** begin RECORDS PROVIDED **

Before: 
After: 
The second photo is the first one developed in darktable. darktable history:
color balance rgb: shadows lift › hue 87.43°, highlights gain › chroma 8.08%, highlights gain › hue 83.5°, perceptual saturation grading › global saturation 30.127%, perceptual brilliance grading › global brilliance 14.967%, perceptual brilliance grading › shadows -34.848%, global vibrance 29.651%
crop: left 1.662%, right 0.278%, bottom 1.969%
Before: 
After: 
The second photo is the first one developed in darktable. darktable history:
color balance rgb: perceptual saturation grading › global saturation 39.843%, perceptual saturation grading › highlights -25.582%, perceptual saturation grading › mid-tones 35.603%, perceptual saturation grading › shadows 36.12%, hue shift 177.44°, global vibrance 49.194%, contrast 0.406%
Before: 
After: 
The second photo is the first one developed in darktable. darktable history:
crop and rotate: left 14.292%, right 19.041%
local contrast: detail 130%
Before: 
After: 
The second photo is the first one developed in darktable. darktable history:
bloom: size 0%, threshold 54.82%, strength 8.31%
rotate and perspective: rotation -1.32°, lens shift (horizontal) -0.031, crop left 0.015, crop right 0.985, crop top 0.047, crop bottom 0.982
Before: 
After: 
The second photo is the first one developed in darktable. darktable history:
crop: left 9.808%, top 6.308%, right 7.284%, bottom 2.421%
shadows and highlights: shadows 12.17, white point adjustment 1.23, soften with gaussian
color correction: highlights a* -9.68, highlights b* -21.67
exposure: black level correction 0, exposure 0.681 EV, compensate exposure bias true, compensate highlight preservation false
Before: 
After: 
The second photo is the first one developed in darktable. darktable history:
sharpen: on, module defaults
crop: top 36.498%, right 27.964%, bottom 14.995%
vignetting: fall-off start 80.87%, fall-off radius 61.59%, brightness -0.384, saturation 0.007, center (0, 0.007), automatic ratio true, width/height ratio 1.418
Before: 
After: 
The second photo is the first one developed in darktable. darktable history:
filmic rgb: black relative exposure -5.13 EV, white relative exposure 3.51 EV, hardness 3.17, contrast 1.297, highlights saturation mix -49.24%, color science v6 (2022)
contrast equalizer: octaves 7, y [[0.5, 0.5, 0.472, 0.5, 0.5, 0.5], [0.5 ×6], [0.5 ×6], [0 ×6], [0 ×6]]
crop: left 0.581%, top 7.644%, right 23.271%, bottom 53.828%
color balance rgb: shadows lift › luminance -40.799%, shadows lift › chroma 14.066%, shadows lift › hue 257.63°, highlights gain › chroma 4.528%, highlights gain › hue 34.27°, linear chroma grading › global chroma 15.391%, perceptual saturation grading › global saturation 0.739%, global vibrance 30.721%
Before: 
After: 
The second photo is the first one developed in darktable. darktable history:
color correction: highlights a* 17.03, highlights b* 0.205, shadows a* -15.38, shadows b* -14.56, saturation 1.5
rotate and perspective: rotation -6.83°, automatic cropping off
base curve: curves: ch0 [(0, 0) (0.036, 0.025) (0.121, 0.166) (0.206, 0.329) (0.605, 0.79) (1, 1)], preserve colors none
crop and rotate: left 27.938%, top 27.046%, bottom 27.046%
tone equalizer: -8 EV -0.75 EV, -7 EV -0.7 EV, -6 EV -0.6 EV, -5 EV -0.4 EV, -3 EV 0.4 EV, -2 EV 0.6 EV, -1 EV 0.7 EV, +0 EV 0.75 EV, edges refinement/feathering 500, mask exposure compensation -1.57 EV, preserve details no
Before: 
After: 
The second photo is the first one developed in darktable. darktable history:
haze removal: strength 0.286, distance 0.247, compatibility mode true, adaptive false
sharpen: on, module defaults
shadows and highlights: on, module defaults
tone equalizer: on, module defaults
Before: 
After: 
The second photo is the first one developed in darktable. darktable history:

** end RECORDS PROVIDED **

— GIVEN TASK —
Copy all of the records above word for word, keeping their original order and line breaks.

— RESPONSE BELOW —
Before: 
After: 
The second photo is the first one developed in darktable. darktable history:
color balance rgb: shadows lift › hue 87.43°, highlights gain › chroma 8.08%, highlights gain › hue 83.5°, perceptual saturation grading › global saturation 30.127%, perceptual brilliance grading › global brilliance 14.967%, perceptual brilliance grading › shadows -34.848%, global vibrance 29.651%
crop: left 1.662%, right 0.278%, bottom 1.969%
Before: 
After: 
The second photo is the first one developed in darktable. darktable history:
color balance rgb: perceptual saturation grading › global saturation 39.843%, perceptual saturation grading › highlights -25.582%, perceptual saturation grading › mid-tones 35.603%, perceptual saturation grading › shadows 36.12%, hue shift 177.44°, global vibrance 49.194%, contrast 0.406%
Before: 
After: 
The second photo is the first one developed in darktable. darktable history:
crop and rotate: left 14.292%, right 19.041%
local contrast: detail 130%
Before: 
After: 
The second photo is the first one developed in darktable. darktable history:
bloom: size 0%, threshold 54.82%, strength 8.31%
rotate and perspective: rotation -1.32°, lens shift (horizontal) -0.031, crop left 0.015, crop right 0.985, crop top 0.047, crop bottom 0.982
Before: 
After: 
The second photo is the first one developed in darktable. darktable history:
crop: left 9.808%, top 6.308%, right 7.284%, bottom 2.421%
shadows and highlights: shadows 12.17, white point adjustment 1.23, soften with gaussian
color correction: highlights a* -9.68, highlights b* -21.67
exposure: black level correction 0, exposure 0.681 EV, compensate exposure bias true, compensate highlight preservation false
Before: 
After: 
The second photo is the first one developed in darktable. darktable history:
sharpen: on, module defaults
crop: top 36.498%, right 27.964%, bottom 14.995%
vignetting: fall-off start 80.87%, fall-off radius 61.59%, brightness -0.384, saturation 0.007, center (0, 0.007), automatic ratio true, width/height ratio 1.418
Before: 
After: 
The second photo is the first one developed in darktable. darktable history:
filmic rgb: black relative exposure -5.13 EV, white relative exposure 3.51 EV, hardness 3.17, contrast 1.297, highlights saturation mix -49.24%, color science v6 (2022)
contrast equalizer: octaves 7, y [[0.5, 0.5, 0.472, 0.5, 0.5, 0.5], [0.5 ×6], [0.5 ×6], [0 ×6], [0 ×6]]
crop: left 0.581%, top 7.644%, right 23.271%, bottom 53.828%
color balance rgb: shadows lift › luminance -40.799%, shadows lift › chroma 14.066%, shadows lift › hue 257.63°, highlights gain › chroma 4.528%, highlights gain › hue 34.27°, linear chroma grading › global chroma 15.391%, perceptual saturation grading › global saturation 0.739%, global vibrance 30.721%
Before: 
After: 
The second photo is the first one developed in darktable. darktable history:
color correction: highlights a* 17.03, highlights b* 0.205, shadows a* -15.38, shadows b* -14.56, saturation 1.5
rotate and perspective: rotation -6.83°, automatic cropping off
base curve: curves: ch0 [(0, 0) (0.036, 0.025) (0.121, 0.166) (0.206, 0.329) (0.605, 0.79) (1, 1)], preserve colors none
crop and rotate: left 27.938%, top 27.046%, bottom 27.046%
tone equalizer: -8 EV -0.75 EV, -7 EV -0.7 EV, -6 EV -0.6 EV, -5 EV -0.4 EV, -3 EV 0.4 EV, -2 EV 0.6 EV, -1 EV 0.7 EV, +0 EV 0.75 EV, edges refinement/feathering 500, mask exposure compensation -1.57 EV, preserve details no
Before: 
After: 
The second photo is the first one developed in darktable. darktable history:
haze removal: strength 0.286, distance 0.247, compatibility mode true, adaptive false
sharpen: on, module defaults
shadows and highlights: on, module defaults
tone equalizer: on, module defaults
Before: 
After: 
The second photo is the first one developed in darktable. darktable history:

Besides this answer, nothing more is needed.